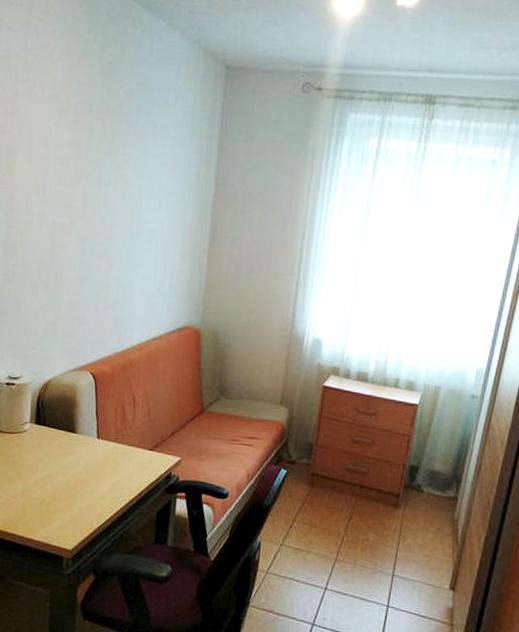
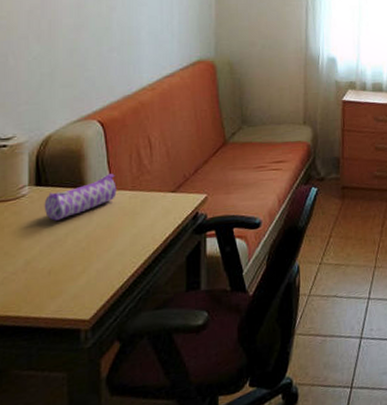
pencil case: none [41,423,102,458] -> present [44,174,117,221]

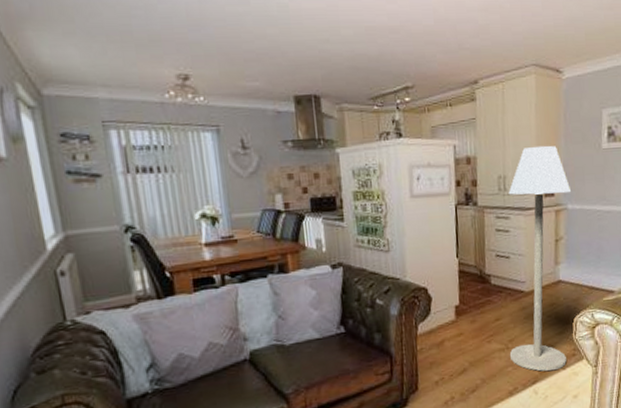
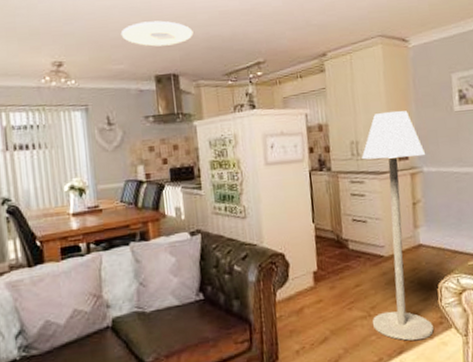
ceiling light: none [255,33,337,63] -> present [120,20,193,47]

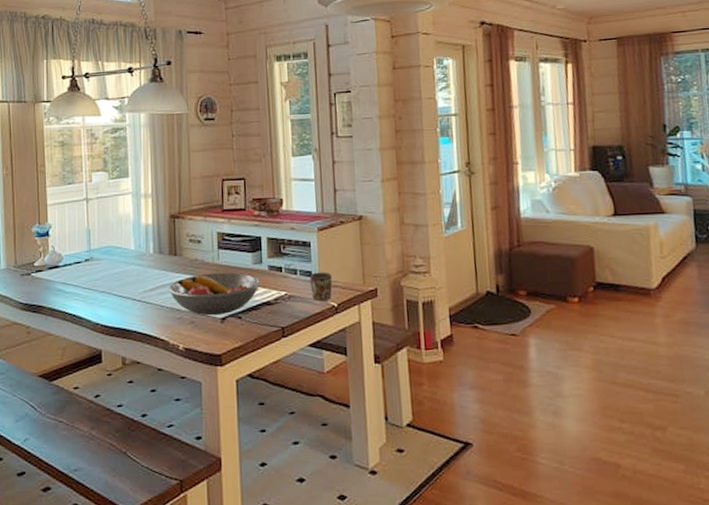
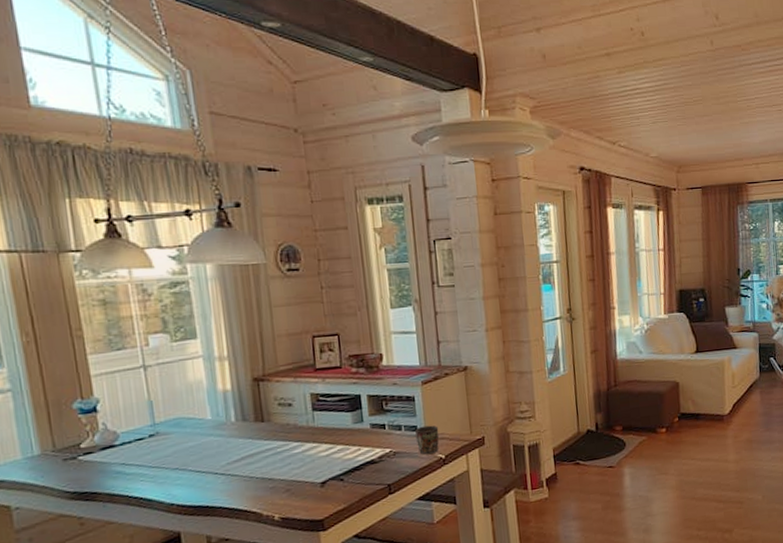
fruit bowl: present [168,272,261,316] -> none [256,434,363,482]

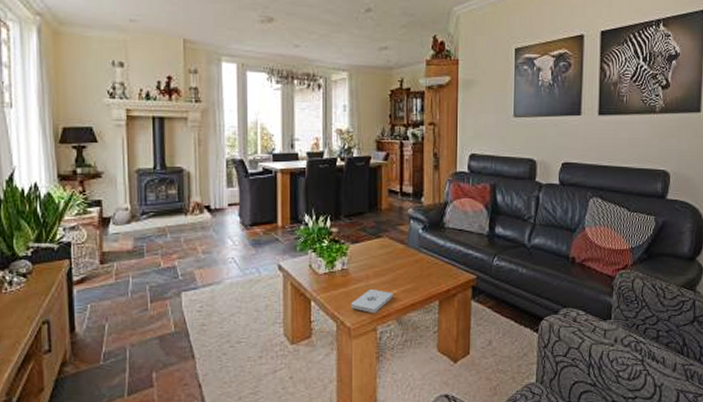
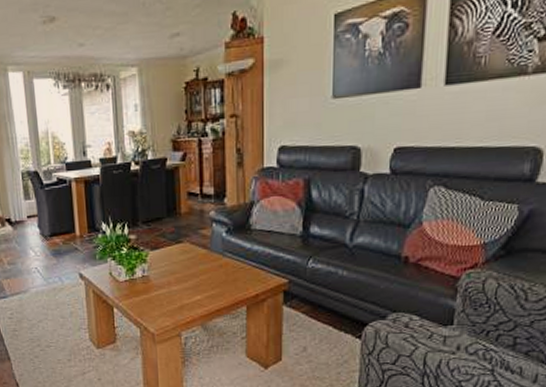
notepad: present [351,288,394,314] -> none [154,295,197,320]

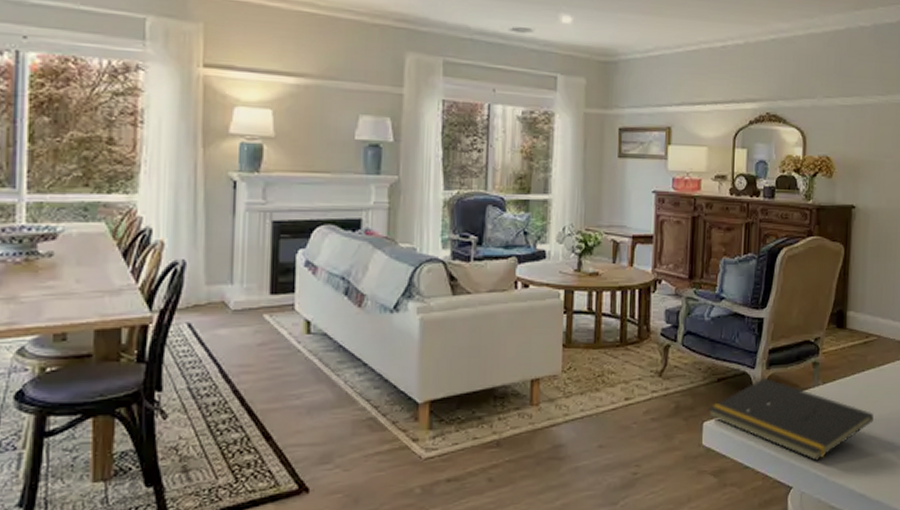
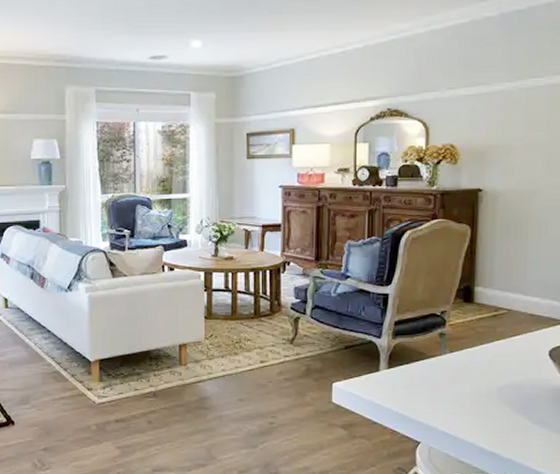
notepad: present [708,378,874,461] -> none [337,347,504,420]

_About this exercise:_ Images must not appear; print each record precisely as it reads.

_Output for this task:_
pencil case: none [41,423,102,458] -> present [44,174,117,221]

ceiling light: none [255,33,337,63] -> present [120,20,193,47]

fruit bowl: present [168,272,261,316] -> none [256,434,363,482]

notepad: present [351,288,394,314] -> none [154,295,197,320]

notepad: present [708,378,874,461] -> none [337,347,504,420]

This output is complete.